- Directions -
Your task is to transcribe the lines from the start of the data below through the line containing "- Reinforcement learning", inclusive, exactly as they stand and without the pictures.

(Document images with source code)
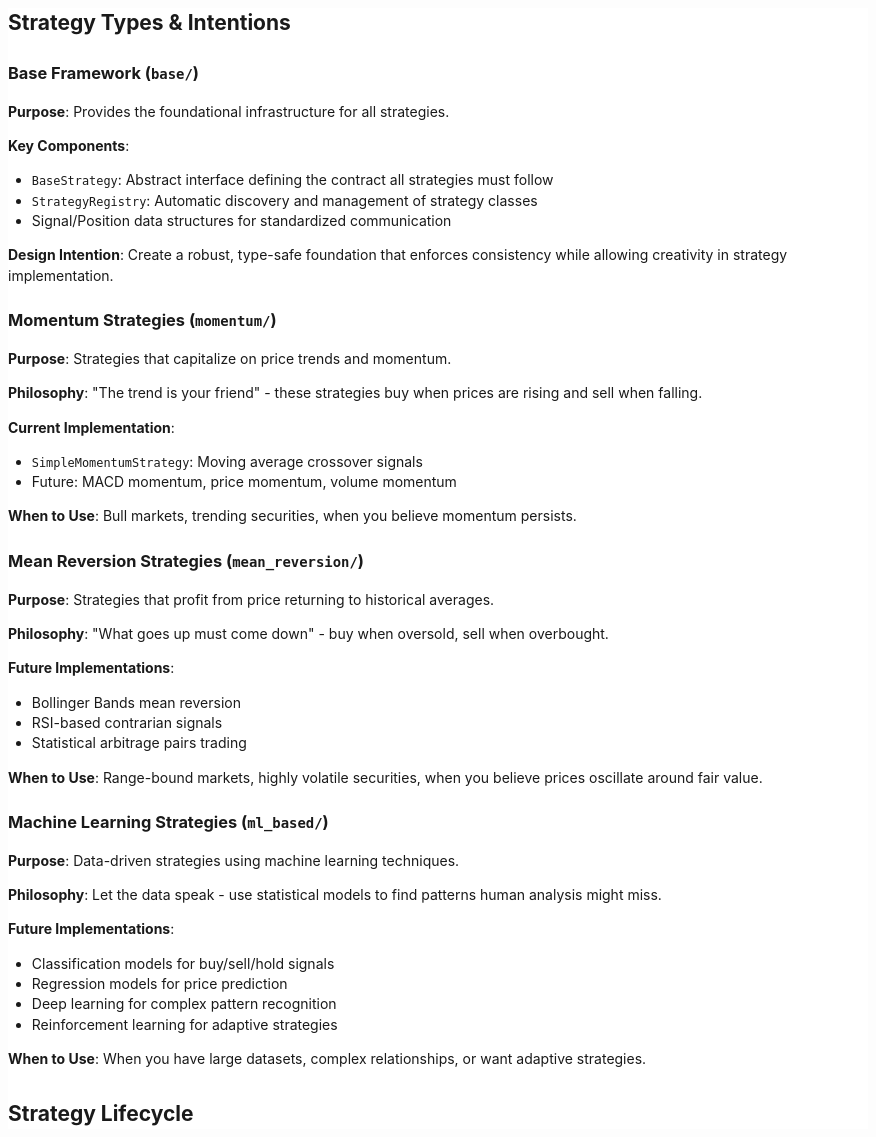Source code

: ## Strategy Types & Intentions

### **Base Framework (`base/`)**
**Purpose**: Provides the foundational infrastructure for all strategies.

**Key Components**:
- `BaseStrategy`: Abstract interface defining the contract all strategies must follow
- `StrategyRegistry`: Automatic discovery and management of strategy classes
- Signal/Position data structures for standardized communication

**Design Intention**: Create a robust, type-safe foundation that enforces consistency while allowing creativity in strategy implementation.

### **Momentum Strategies (`momentum/`)**
**Purpose**: Strategies that capitalize on price trends and momentum.

**Philosophy**: "The trend is your friend" - these strategies buy when prices are rising and sell when falling.

**Current Implementation**:
- `SimpleMomentumStrategy`: Moving average crossover signals
- Future: MACD momentum, price momentum, volume momentum

**When to Use**: Bull markets, trending securities, when you believe momentum persists.

### **Mean Reversion Strategies (`mean_reversion/`)**
**Purpose**: Strategies that profit from price returning to historical averages.

**Philosophy**: "What goes up must come down" - buy when oversold, sell when overbought.

**Future Implementations**:
- Bollinger Bands mean reversion
- RSI-based contrarian signals
- Statistical arbitrage pairs trading

**When to Use**: Range-bound markets, highly volatile securities, when you believe prices oscillate around fair value.

### **Machine Learning Strategies (`ml_based/`)**
**Purpose**: Data-driven strategies using machine learning techniques.

**Philosophy**: Let the data speak - use statistical models to find patterns human analysis might miss.

**Future Implementations**:
- Classification models for buy/sell/hold signals
- Regression models for price prediction
- Deep learning for complex pattern recognition
- Reinforcement learning for adaptive strategies

**When to Use**: When you have large datasets, complex relationships, or want adaptive strategies.

## Strategy Lifecycle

- Answer section -
Source code

: ## Strategy Types & Intentions

### **Base Framework (`base/`)**
**Purpose**: Provides the foundational infrastructure for all strategies.

**Key Components**:
- `BaseStrategy`: Abstract interface defining the contract all strategies must follow
- `StrategyRegistry`: Automatic discovery and management of strategy classes
- Signal/Position data structures for standardized communication

**Design Intention**: Create a robust, type-safe foundation that enforces consistency while allowing creativity in strategy implementation.

### **Momentum Strategies (`momentum/`)**
**Purpose**: Strategies that capitalize on price trends and momentum.

**Philosophy**: "The trend is your friend" - these strategies buy when prices are rising and sell when falling.

**Current Implementation**:
- `SimpleMomentumStrategy`: Moving average crossover signals
- Future: MACD momentum, price momentum, volume momentum

**When to Use**: Bull markets, trending securities, when you believe momentum persists.

### **Mean Reversion Strategies (`mean_reversion/`)**
**Purpose**: Strategies that profit from price returning to historical averages.

**Philosophy**: "What goes up must come down" - buy when oversold, sell when overbought.

**Future Implementations**:
- Bollinger Bands mean reversion
- RSI-based contrarian signals
- Statistical arbitrage pairs trading

**When to Use**: Range-bound markets, highly volatile securities, when you believe prices oscillate around fair value.

### **Machine Learning Strategies (`ml_based/`)**
**Purpose**: Data-driven strategies using machine learning techniques.

**Philosophy**: Let the data speak - use statistical models to find patterns human analysis might miss.

**Future Implementations**:
- Classification models for buy/sell/hold signals
- Regression models for price prediction
- Deep learning for complex pattern recognition
- Reinforcement learning for adaptive strategies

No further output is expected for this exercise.